Establish a business to buy and sell the gems. You will most likely need a wholesale license, called a sales tax license or sales privilege license. This gives you access to wholesalers, primary dealers and secondary dealers. If you don't have the license you will have to pay sales tax to your state on the purchase of the gems. If the sales price is $1,000 and your tax rate is 5 percent, you've just given away $50 of your potential profit.

By Any Other Name

There is no such thing as an "investment grade" gemstone. The terms "precious" and "semi precious" stones have no standard meaning either. The terms diamond, ruby, emerald and sapphires define certain gemstones, but they are also bandied about by less than scrupulous gem dealers who use them to sell inferior stones.
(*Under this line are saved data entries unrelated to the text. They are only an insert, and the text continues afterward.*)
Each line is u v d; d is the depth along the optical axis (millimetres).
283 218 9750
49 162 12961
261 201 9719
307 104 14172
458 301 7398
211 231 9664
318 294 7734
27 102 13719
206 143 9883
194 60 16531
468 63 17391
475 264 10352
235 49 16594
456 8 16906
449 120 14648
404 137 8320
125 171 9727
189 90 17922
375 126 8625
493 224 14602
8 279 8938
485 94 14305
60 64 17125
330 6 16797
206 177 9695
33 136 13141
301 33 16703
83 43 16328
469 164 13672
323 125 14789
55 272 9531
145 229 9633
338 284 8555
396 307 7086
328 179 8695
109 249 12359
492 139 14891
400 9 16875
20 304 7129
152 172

For example: "Arkansas diamond" is actually quartz, "evening emerald" is peridot, "cape ruby" is garnet and "Lux sapphire" is iolite. Gemstones are sold in the rough form straight from the mine, or cut and polished. Either can be a good or bad investment, depending on how much you spend.

Size Counts

Size counts, but bigger isn't better. It's how much the gemstone weighs. Different gemstones have different weights, even if they're the same size. A ruby weighs more than a diamond, while an emerald weights less. A one carat ruby is smaller than a one carat diamond and a one carat emerald is bigger. Gemstones can also be cut to look bigger. Gemstones that weigh more cost more per carat because they're rarer. So a three carat ruby might cost $15,000 per carat for a total of $45,000. while a two carat ruby only costs $8,000 per carat for a total of $16,000. One more thing: Don't be misled by total carat weight of a piece of jewelry. A slew of little bitty emeralds isn't nearly as valuable as a heavier single emerald, even though the total weight of both may be the same.

Color

Okay, here is where it gets confusing. Diamonds that are closer to blue-white are more valuable than diamonds that progress towards yellow and brown. But fancy diamonds -- ones that are red, pink, bright yellow, orange, green, blue or purple -- are more valuable than blue-white diamonds. If that's not enough, don't assume the red stone you're looking at is a ruby and the green one is an emerald. That red stone might be a ruby, garnet, red beryl, morganite or spinel. The green stone could be an emerald or it could be a sapphire, demantoid garnet, zircon, peridot or tanzanite. Colored gemstones are valued on how close their hue is to the spectral hue -- that found in a rainbow. The purer the color, the more valuable the stone.

Retail is a No No

Buying gemstones at retail, you pay a 50 percent markup over the wholesale cost of the jewelry, plus you're paying for the workmanship that went into creating the ring. Once you take that ring home you've lost half of its value if you need to resell it. Primary dealers mine and sell the stones. Secondary dealers buy from the primary dealers and sell to individuals, jewelers and wholesalers. Buying from the primary dealers gives you the best price but you have to know what you're doing. You usually get a better price if you buy in lots rather than single stones.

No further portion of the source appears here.